Targeting CALR Mutations in Myeloproliferative Neoplasms: Aaron Gerds, MD, MS
Aaron Gerds, MD, MS, of the Cleveland Clinic and Case Comprehensive Cancer Center of Case Western Reserve University, discusses the rationale for targeting CALR mutations as a precision medicine strategy in the treatment of patients with myeloproliferative neoplasms (MPNs). In myelofibrosis and other MPNs, driver mutations—including CALR, JAK2, and MPL— vary by individual, and developing targeted therapies directed at these alterations could enable a more individualized approach tailored to each patient’s genetic profile. Unlike intracellular JAK2 mutations, CALR mutations are expressed on the cell surface, allowing monoclonal antibodies to bind directly and interrupt signaling, potentially starving malignant megakaryocytes critical for tumor growth. Cell surface expression also opens the door to immunotherapy strategies like bispecific antibodies and engineered T-cell approaches. Gerds concluded that targeting CALR mutations could allow these agents to play a meaningful role in the MPN treatment paradigm as they have in other hematologic malignancies.

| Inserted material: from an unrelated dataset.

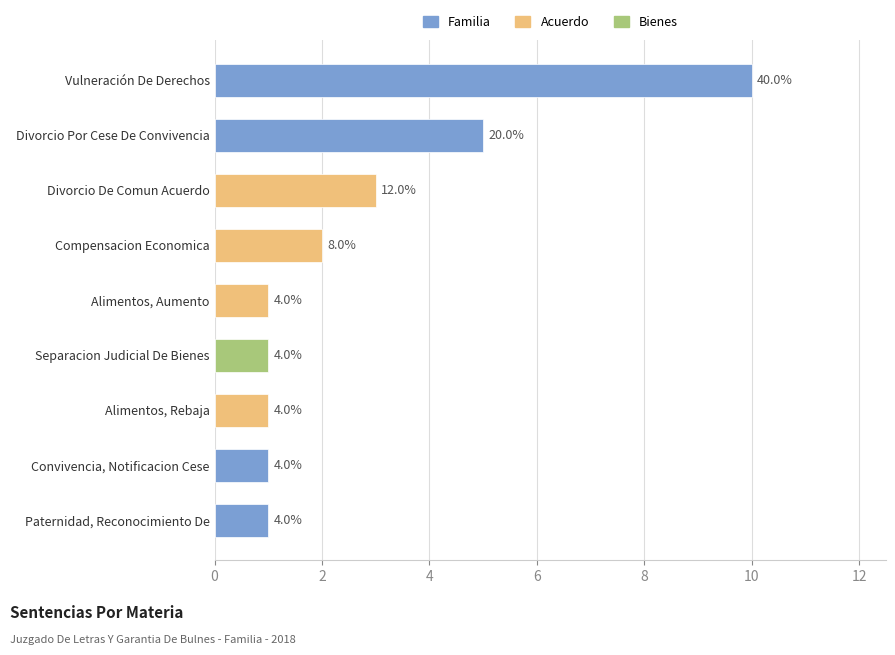

What is the difference between the values at Vulneración De Derechos and Convivencia, Notificacion Cese?

9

MONSTAR-Screen-3 Study in Resectable RCC: Taigo Kato, MD, PhD
Taigo Kato, MD, PhD, of Osaka University Graduate School of Medicine, discusses the MONSTAR-SCREEN-3 study (UMIN000053975) examining an ultra-sensitive whole genome sequencing–based minimal residual disease (MRD) assay in patients with resectable renal cell carcinoma (RCC). MONSTAR-SCREEN-3 was a prospective, multicenter study of 3,200 screened patients combining spatial transcriptomics with circulating tumor DNA (ctDNA)/RNA sequencing, bulk tissue whole exome/transcriptome sequencing, plasma proteomics, and microbiome analyses across multiple solid tumor types, including urological cancers. Preliminary data shared during the 2026 Genitourinary Cancers Symposium in the RCC cohort (n = 29) showed a baseline sensitivity rate of 100%, an MRD positivity rate of 11.1% at 1 month after surgery, with 50.0% of positive cases detected at ultra-sensitive levels, and ctDNA levels linked with tumor stage, size, and nodal status. Kato concluded that this approach is feasible and shows promise for predicting disease recurrence in RCC, although additional validation with extended follow-up and an expanded cohort is necessary to confirm these data.